И стал я оклеивать стену «серебряной» бумагой — из-под шеколада мне собирали, много у меня ее было. И так до глубокой ночи — и спать не хочется. Лег все-таки —

XVIII

— — распростертый крестом, брошен лежал я на великом поле во тьме кромешной, на родной земле. Тело мое было огромадно, грузно, неподвижно; руки мои — как от Москвы до Петербурга.

Скованный тяжестью своего поверженного тела, я лежал колодой, один, покинут, в чистом поле на русской земле; и были ноги мои, как от гремучей Онеги до тихого Дона.

Огненная повязка туго — венчик подорожный — «Святый Боже» — туго крепким обручем повивал мой лоб; и сквозь кости пламя жигучим языком легло мне мозг.

И вот стужа невыносимая, холод невозможный — в звездах в крещенские ночи, помню, ударит, бывало, мороз, — такой вот мороз, но беззвездный, во тьме кромешной заледенил мне сердце. И я весь так и затрясся, так всем своим скованным, своим брошенным телом, немилосердно — ув-в-в! — стучу зубами.

И слышу из тьмы бесприютной холодной ночи старый дедов голос:

«Собери-ка, сынок, кости матери нашей, бессчастной России!»

А я трясусь в злой стуже, а жгучий огненный венчик жжет мне мозг, я — кость от кости, плоть от плоти матери нашей, бессчастной Руси. И принимаюсь я загребать кости со всего великого поля в одну груду. А их так много, костей разных, гору нагоришь.

Загребаю я кости, спешу, и знаю, одному никак невозможно, и также знаю, что надо, а не соберу — всё пропало, знаю, собрать надо всё вместе и вспрыснуть живой водой, и тогда оживут кости и снова станет, подымется моя бессчастная, покаранная Русь.

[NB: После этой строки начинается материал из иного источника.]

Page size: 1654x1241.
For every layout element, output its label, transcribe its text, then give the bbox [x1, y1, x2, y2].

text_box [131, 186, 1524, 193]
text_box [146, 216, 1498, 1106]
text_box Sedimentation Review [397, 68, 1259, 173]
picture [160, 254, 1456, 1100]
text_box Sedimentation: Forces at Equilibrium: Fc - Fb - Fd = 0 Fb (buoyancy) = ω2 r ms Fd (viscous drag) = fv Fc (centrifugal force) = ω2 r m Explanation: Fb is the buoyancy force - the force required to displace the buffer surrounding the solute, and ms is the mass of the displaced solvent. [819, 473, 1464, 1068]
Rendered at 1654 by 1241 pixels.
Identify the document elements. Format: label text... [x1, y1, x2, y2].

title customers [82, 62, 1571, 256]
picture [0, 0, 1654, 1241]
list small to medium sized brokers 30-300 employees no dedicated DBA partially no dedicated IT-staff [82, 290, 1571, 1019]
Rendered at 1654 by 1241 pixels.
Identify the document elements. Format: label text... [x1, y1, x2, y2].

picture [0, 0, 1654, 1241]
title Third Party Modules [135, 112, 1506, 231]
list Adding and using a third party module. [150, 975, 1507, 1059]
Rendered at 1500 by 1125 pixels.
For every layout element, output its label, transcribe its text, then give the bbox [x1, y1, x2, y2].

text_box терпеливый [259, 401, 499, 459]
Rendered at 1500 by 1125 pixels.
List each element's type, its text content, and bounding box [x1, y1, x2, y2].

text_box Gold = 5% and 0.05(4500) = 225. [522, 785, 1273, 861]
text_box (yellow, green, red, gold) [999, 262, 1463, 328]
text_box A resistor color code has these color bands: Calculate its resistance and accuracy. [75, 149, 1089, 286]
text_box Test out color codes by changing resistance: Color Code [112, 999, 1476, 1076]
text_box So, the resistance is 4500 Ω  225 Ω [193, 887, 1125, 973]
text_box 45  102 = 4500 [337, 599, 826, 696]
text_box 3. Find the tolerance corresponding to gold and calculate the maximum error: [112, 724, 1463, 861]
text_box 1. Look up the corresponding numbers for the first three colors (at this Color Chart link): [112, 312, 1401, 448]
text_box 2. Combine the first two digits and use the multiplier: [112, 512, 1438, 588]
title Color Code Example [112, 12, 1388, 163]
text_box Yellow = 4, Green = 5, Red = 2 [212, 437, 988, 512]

«Собирай, сынок, потрудись!» — слышу опять дедов старый голос.

Подняться бы и все бы, кажется, справил, да сил больше нет, — из последних, Господи, крестом распростерт лежу в чистом поле, и нет сил подняться.

Загребаю, спешу, загребаю — кость к кости, а конца не вижу. Совсем обессилел, не могу уж. Пластом лежу неподвижно.

На минуту стужа отпустила меня и только тут горит.

Открыл я глаза, смотрю — —

А на холмике — так церковка, а ко мне холмик — старик, вижу, старый, волоса под ветром растрепались, оборван весь, а глаза запали, горемычные.

Да это Никола наш, Никола Милостивый! — узнаю я, — вышел, стоит горемычный над поверженной бессчастной Русью.

Тут какие-то парни лезут на холмик, гогочут. И один говорит другому:

«Павел, дай ему в морду!»

И я вижу — парни лезут, гогочут — а он горемычно стоит, как не видит, и вдруг выпрямился весь и глаза загорелись гневом.